I know Steve Silkin knows his stuff because he was one of my editors during the decade I wrote for the Los Angeles Business Journal, where he’s the deputy managing editor. Editors who are successful writers in their own right (and believe me, there are many editors who aren’t) do a terrific job of developing talent while producing solid product. Steve’s one of the best.
Be A Writer Like Steve Silkin
1. What kind of writer are you?
I’m a journalist and a short story writer and a novelist. I started my career in newspapers at the International Herald Tribune in Paris. Then I returned to California, where I grew up, and worked as an editor at the Simi Valley Enterprise. We were taken over by the Ventura County Star, and they kept me on as a City Hall reporter. When I left the Star, I worked as a travel writer and editor at Guest Informant for four years. I joined the Business Journal as news desk editor at the end of 2003. I write headlines, proofread/copy edit news articles and supervise a small staff of interns.
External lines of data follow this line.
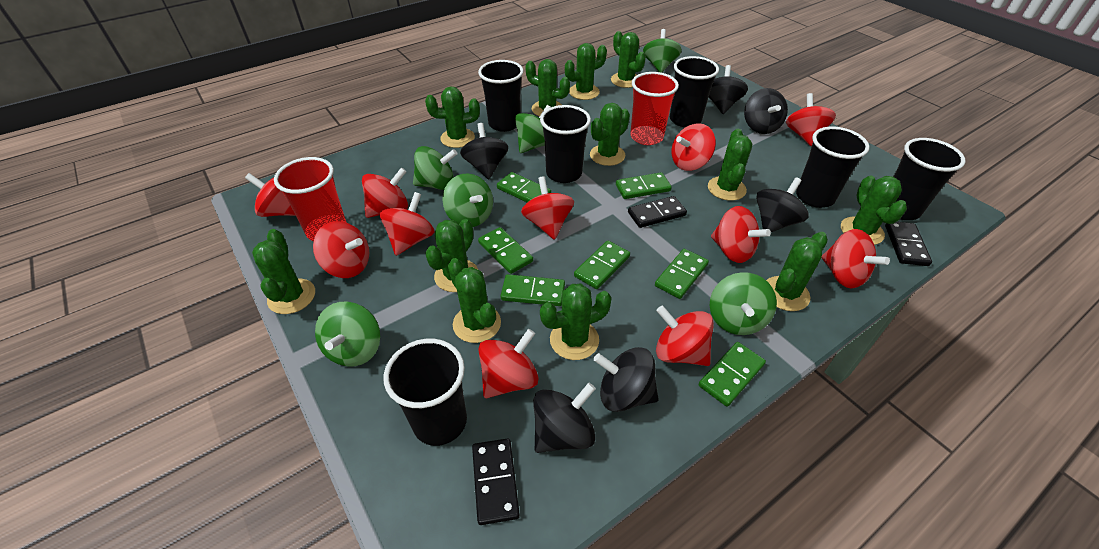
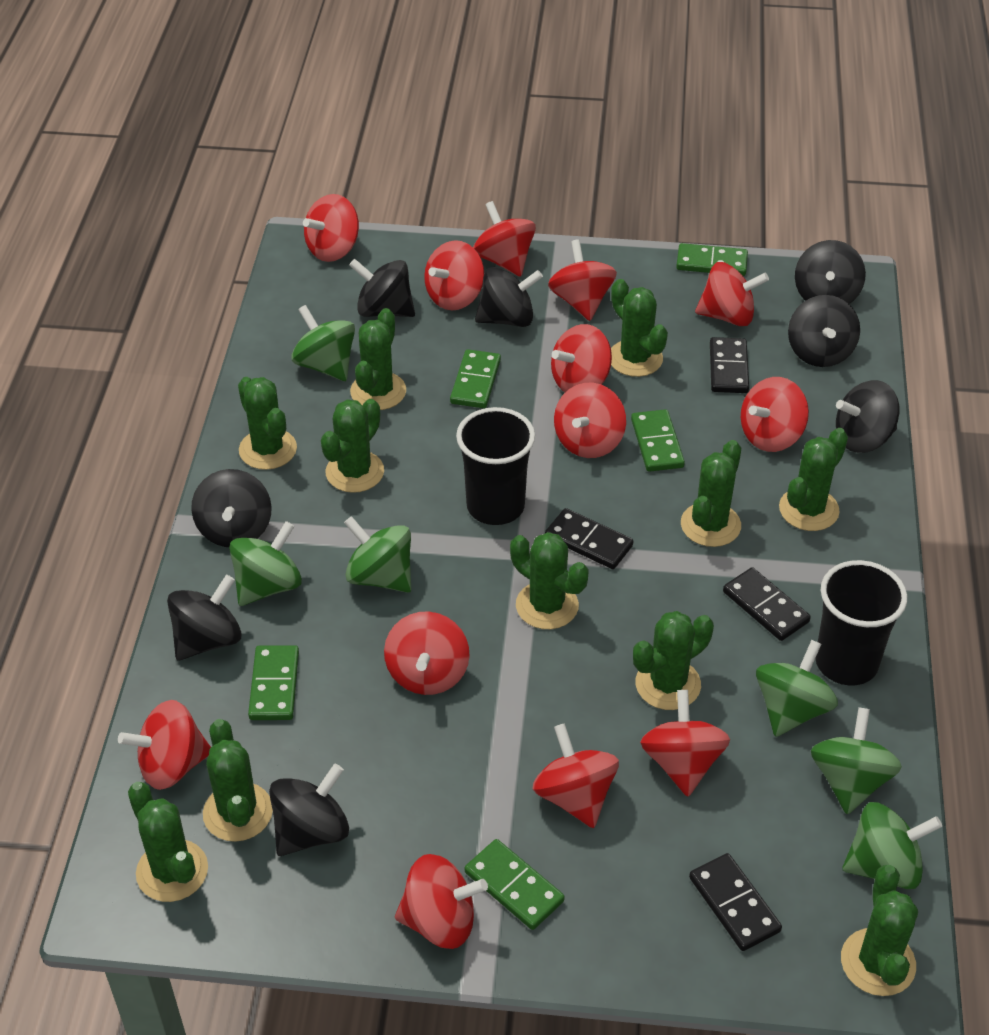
black cup: [384,339,467,446] [478,60,524,132] [540,105,591,183] [670,56,719,127] [796,127,870,208] [893,138,966,220] = 6 -> [456,407,535,525] [815,560,907,686] = 2
black domino: [472,438,520,525] [628,196,687,228] [885,222,932,266] = 3 -> [545,508,633,569] [689,853,782,951] [710,337,749,393] [723,567,811,641] = 4
black spinning top: [460,123,508,179] [533,383,596,453] [594,347,659,412] [709,65,748,114] [744,88,788,134] [756,177,809,232] = 6 -> [167,575,242,660] [191,469,272,547] [269,763,349,856] [349,259,415,317] [475,267,543,327] [788,295,860,367] [795,240,866,304] [836,380,899,453] = 8
green cactus: [252,229,315,314] [425,86,480,148] [425,219,478,292] [448,258,501,343] [525,59,570,116] [540,284,612,360] [565,43,607,100] [590,103,630,166] [611,31,646,88] [708,129,752,201] [766,232,828,311] [841,175,907,245] = 12 -> [128,782,208,902] [203,719,273,842] [238,377,297,470] [321,399,384,493] [350,308,406,410] [510,532,589,629] [611,279,668,377] [633,611,714,710] [681,440,741,547] [779,428,848,531] [841,865,918,996] = 11
green domino: [478,227,533,274] [497,172,551,202] [501,274,565,306] [574,241,630,289] [616,172,672,199] [655,249,709,299] [699,342,766,407] = 7 -> [248,645,299,720] [450,349,501,408] [465,839,565,930] [631,409,685,472] [676,243,748,276] = 5
red cup: [274,157,347,241] [630,72,679,145] = 2 -> none = 0
red spinning top: [245,173,296,217] [313,221,369,278] [362,168,408,218] [380,192,434,256] [478,329,539,398] [521,176,574,240] [656,305,714,366] [672,123,716,171] [711,206,771,263] [786,93,836,146] [821,229,890,288] = 11 -> [118,700,211,790] [303,194,359,262] [384,611,470,695] [395,854,488,949] [424,240,484,310] [473,201,536,277] [532,723,619,828] [548,239,617,321] [551,324,612,392] [554,382,626,458] [640,690,730,797] [695,262,769,326] [741,377,809,452] = 13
I have always wanted to write short stories and novels, but I really didn’t have the chops until I attended a couple of writing seminars and learned some key concepts about story structure, word choice and capturing the telling detail. I’ve written about 30 short stories – about half of them have been published, some online, some in print. I’ve self-published two collections of short stories. I’ve written two novels and will be self-publishing those in 2006. I have about 20 readers, mostly friends from high school, some former colleagues and new friends. And that’s probably about all I’ll ever have. But that’s OK. I did what I wanted to do. I won’t be dying one day and say: I should’ve written those stories. I should’ve written those novels.
2. Why do you write?
Life is so deep and mysterious and such amazing, tragic and beautiful things happen, I knew that I would have to memorialize my experiences somehow; they couldn’t just evaporate.
3. What made you want to be a writer?
A very, very hip 10th grade student-teacher named Candace Norton couldn’t have me sleeping in class anymore, because some of the other kids were starting to do it, too. So she gave me a paperback copy of “One Flew of Over the Cuckoo’s Nest” and sent me to the library to read it every day. It’s an amazing book. But it didn’t quite do the trick until two years later, I made a chance discovery of “The Stranger” and “The Plague.” I knew I wanted to do what Kesey and Camus had done: tell stories that deep, that mysterious, that amazing. But I was a teen-ager living in the suburbs. I may have had some stories to tell, but not all that many. Hemingway learned writing as a journalist; Camus was a journalist with the French Resistance under the Nazi occupation. I decided to learn writing as a journalist, like they did, so I dropped my plans to be a music major and joined the staff of the college paper instead. I got a job at a porno theater, and a very, very hip projectionist there named Tony Witzel turned me onto Fitzgerald, Nathaniel West and D.H. Lawrence. Then I took off to see the world, traveling Europe by bike from Paris to Barcelona, then thumb, boat, bus and train to Brussels, Amsterdam, London, Rome, Athens, Vienna, Copenhagen, working and making friends and living life along the way. Years later, when I finally had the chops to write, I had some stories to tell.
4. What advice would you give to a writer who was just starting out?
Read Kesey, Camus, Kerouac, Flannery O’Connor, Thomas Hardy, D.H. Lawrence, Dostoevsky, Kawabata, Raymond Chandler. Read Paul Auster, John Fante, Banana Yoshimoto, Madison Smartt Bell, Irvine Welsh and Denis Johnson. Read a newspaper if not every day, at least two or three times a week. Read Harper’s or the Atlantic or Time or Newsweek. See how writers tell stories. Listen to their voice. Watch how they choose their words and structure their sentences. Notice how they end their stories. You feel something at the end, don’t you? Why? I’ll tell you why: It’s magic. Go to a country where you don’t speak the language. Write a poem. Turn it into the lyrics of a song. Sing it. Walk down the Promenade des Cygnes, an island on the Seine in Paris: it’s where Beckett and Joyce used to walk. Go to Marx’s grave in London’s Highgate Cemetery. Drink from the stream in Delphi where Aphrodite renewed her virginity. Stand on the edge of the Sahara and look out to the horizon. It’s a big, wild, crazy world out there and you’ll have plenty of adventures along the way to write about. I know I did.